THE KID AT THE END OF THE WORLD

It’d been thirteen months since Brynt had last had the Dream. But it was back, bad as ever, and it frightened her so much that every night now she tried not to sleep, tried to sit up until morning with a strong coffee in their dark wagon, watching Marlowe’s little face breathing in the bunk, telling herself in the moonlight that nothing was the matter, nothing was wrong, they were safe.

But every night, in the end, her eyes would get heavy, her chin would nod, and the Dream would take over.

Always it started the same. She was crouched in her childhood wardrobe, trying to hide. The acrid reek of mothballs, the rustle of hanging clothes. Somehow she was little again, a girl, though she had never been little, not really. It was her uncle’s rooming house in San Francisco, it was night, and when she opened the wardrobe a crack with her finger, she could see moonlight streaming in. Though she was a little girl she was also somehow herself too, old Brynt, careworn, tired, and little Marlowe was with her, crying softly with fear. Slowly she climbed out of the wardrobe, took Marlowe by the hand, slowly she held a finger to her lips for quiet.

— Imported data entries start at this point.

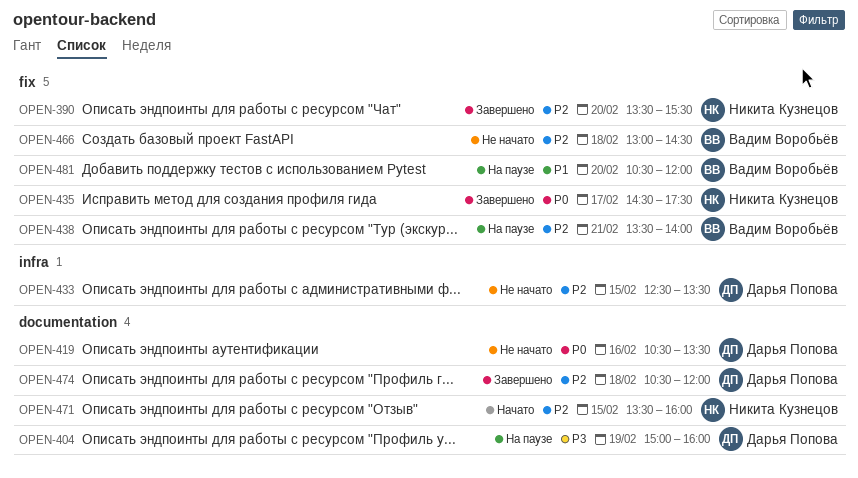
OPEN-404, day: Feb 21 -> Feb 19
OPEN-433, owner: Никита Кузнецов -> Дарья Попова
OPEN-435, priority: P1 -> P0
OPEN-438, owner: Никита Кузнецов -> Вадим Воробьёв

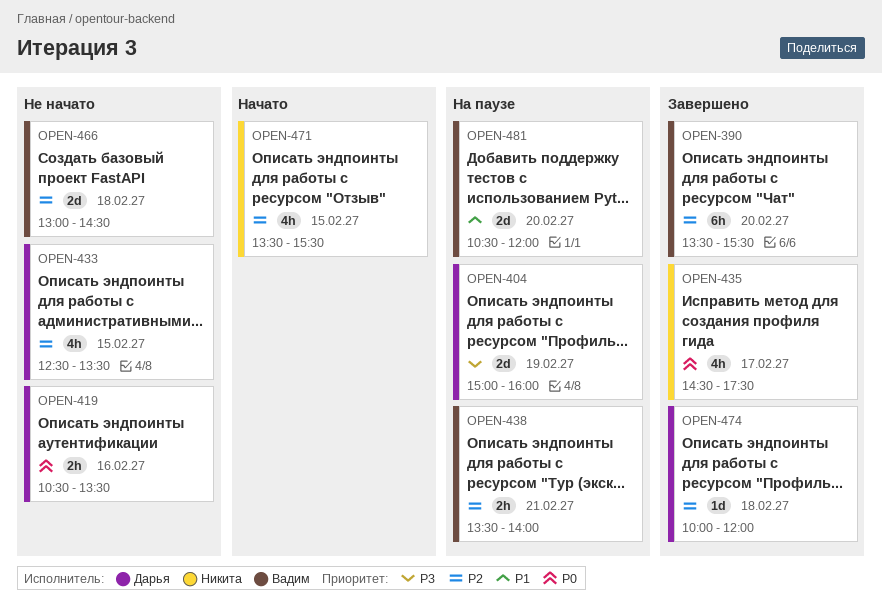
OPEN-390, owner: Никита Кузнецов -> Вадим Воробьёв
OPEN-471, ends: 16:00 -> 15:30
OPEN-474, begins: 10:30 -> 10:00

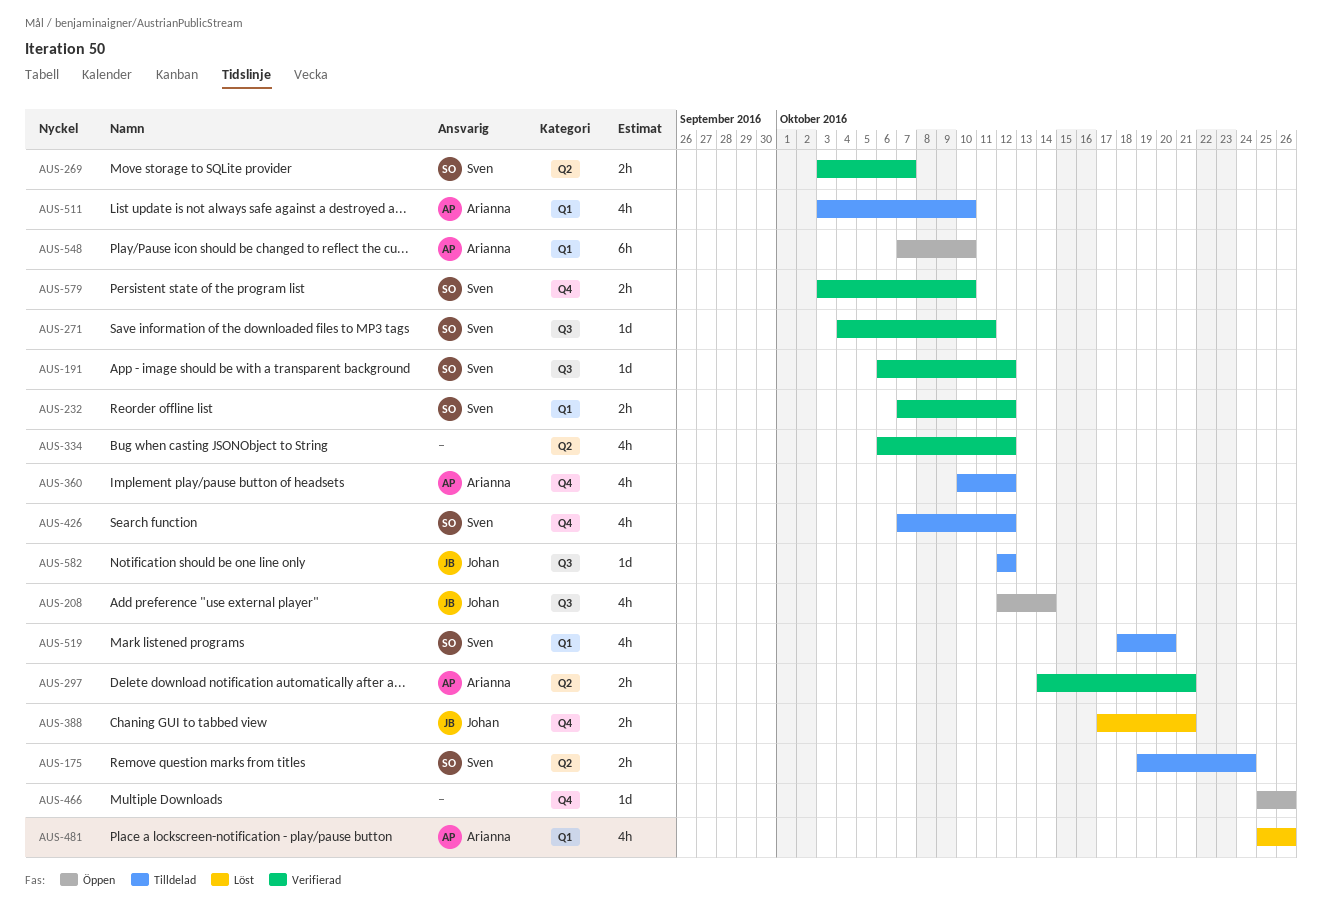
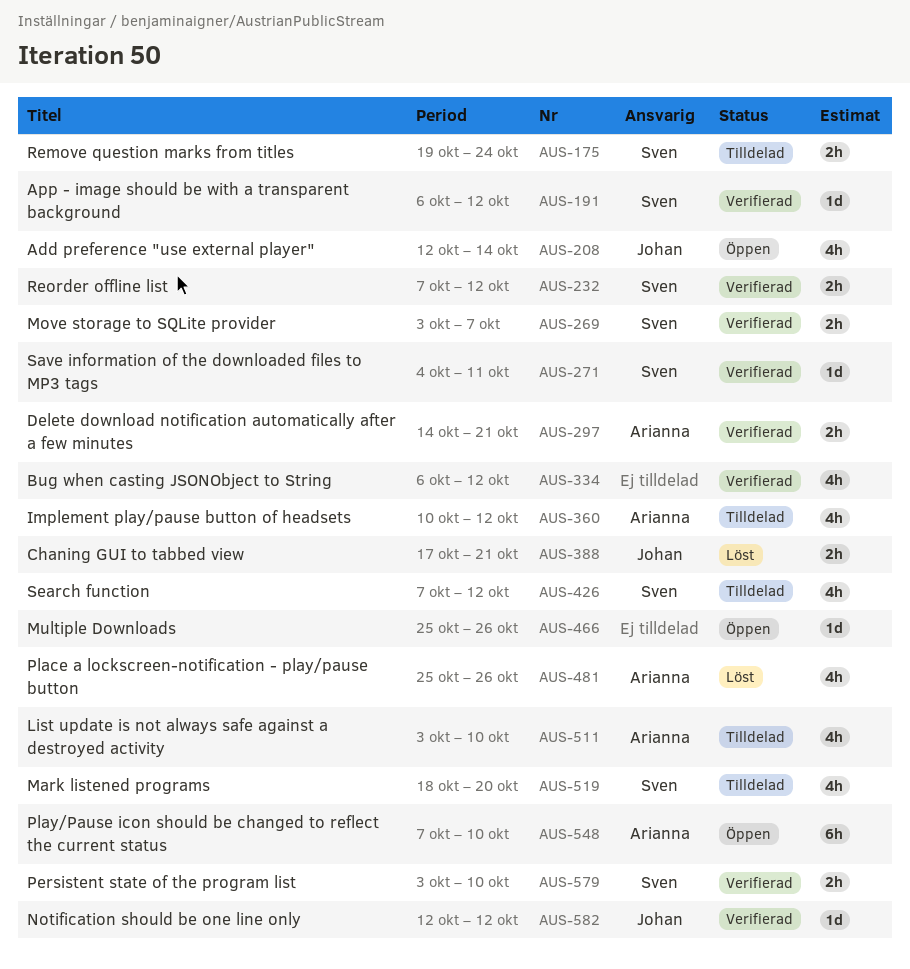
AUS-582, status: Tilldelad -> Verifierad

There was something in the apartment house with them.

They made their way to the hall. Steep narrow stairs, silver light from the moon on the landing. All the doors to the rooms standing open in shadow. And Brynt and the child’s slow, impossibly slow descent, step by creaking step, Brynt straining to hear with all her concentrated intensity for the sounds of that other in the house, that thing, wherever it might be.